**TASK DETAILS:**
Line by line, copy out the data below exactly.

::::::::

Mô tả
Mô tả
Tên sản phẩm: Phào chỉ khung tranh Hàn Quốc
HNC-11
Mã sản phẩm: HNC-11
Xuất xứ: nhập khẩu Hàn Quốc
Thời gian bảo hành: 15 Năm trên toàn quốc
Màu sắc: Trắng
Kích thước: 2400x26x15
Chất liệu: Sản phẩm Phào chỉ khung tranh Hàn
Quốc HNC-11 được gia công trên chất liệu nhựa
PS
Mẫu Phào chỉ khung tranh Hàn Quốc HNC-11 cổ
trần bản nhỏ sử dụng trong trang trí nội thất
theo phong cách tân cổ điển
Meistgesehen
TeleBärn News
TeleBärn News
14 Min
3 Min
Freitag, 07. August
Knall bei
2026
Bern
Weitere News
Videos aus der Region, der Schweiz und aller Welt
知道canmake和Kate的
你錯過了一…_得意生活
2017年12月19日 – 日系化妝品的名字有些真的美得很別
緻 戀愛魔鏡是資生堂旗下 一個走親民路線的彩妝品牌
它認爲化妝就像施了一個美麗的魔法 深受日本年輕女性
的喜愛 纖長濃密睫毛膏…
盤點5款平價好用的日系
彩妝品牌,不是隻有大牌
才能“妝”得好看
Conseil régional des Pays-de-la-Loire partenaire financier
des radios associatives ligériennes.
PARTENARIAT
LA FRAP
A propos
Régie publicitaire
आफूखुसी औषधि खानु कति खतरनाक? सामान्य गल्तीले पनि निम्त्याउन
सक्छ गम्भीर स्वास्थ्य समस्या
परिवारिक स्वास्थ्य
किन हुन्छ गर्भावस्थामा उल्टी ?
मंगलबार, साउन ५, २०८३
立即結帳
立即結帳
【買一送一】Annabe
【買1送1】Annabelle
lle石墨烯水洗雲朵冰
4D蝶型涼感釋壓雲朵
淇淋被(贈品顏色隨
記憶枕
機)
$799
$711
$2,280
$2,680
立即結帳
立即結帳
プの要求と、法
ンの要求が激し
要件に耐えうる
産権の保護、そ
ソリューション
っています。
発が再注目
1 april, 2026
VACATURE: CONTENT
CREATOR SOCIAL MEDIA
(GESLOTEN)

::::::::

**FINAL ANSWER:**
Mô tả
Mô tả
Tên sản phẩm: Phào chỉ khung tranh Hàn Quốc
HNC-11
Mã sản phẩm: HNC-11
Xuất xứ: nhập khẩu Hàn Quốc
Thời gian bảo hành: 15 Năm trên toàn quốc
Màu sắc: Trắng
Kích thước: 2400x26x15
Chất liệu: Sản phẩm Phào chỉ khung tranh Hàn
Quốc HNC-11 được gia công trên chất liệu nhựa
PS
Mẫu Phào chỉ khung tranh Hàn Quốc HNC-11 cổ
trần bản nhỏ sử dụng trong trang trí nội thất
theo phong cách tân cổ điển
Meistgesehen
TeleBärn News
TeleBärn News
14 Min
3 Min
Freitag, 07. August
Knall bei
2026
Bern
Weitere News
Videos aus der Region, der Schweiz und aller Welt
知道canmake和Kate的
你錯過了一…_得意生活
2017年12月19日 – 日系化妝品的名字有些真的美得很別
緻 戀愛魔鏡是資生堂旗下 一個走親民路線的彩妝品牌
它認爲化妝就像施了一個美麗的魔法 深受日本年輕女性
的喜愛 纖長濃密睫毛膏…
盤點5款平價好用的日系
彩妝品牌,不是隻有大牌
才能“妝”得好看
Conseil régional des Pays-de-la-Loire partenaire financier
des radios associatives ligériennes.
PARTENARIAT
LA FRAP
A propos
Régie publicitaire
आफूखुसी औषधि खानु कति खतरनाक? सामान्य गल्तीले पनि निम्त्याउन
सक्छ गम्भीर स्वास्थ्य समस्या
परिवारिक स्वास्थ्य
किन हुन्छ गर्भावस्थामा उल्टी ?
मंगलबार, साउन ५, २०८३
立即結帳
立即結帳
【買一送一】Annabe
【買1送1】Annabelle
lle石墨烯水洗雲朵冰
4D蝶型涼感釋壓雲朵
淇淋被(贈品顏色隨
記憶枕
機)
$799
$711
$2,280
$2,680
立即結帳
立即結帳
プの要求と、法
ンの要求が激し
要件に耐えうる
産権の保護、そ
ソリューション
っています。
発が再注目
1 april, 2026
VACATURE: CONTENT
CREATOR SOCIAL MEDIA
(GESLOTEN)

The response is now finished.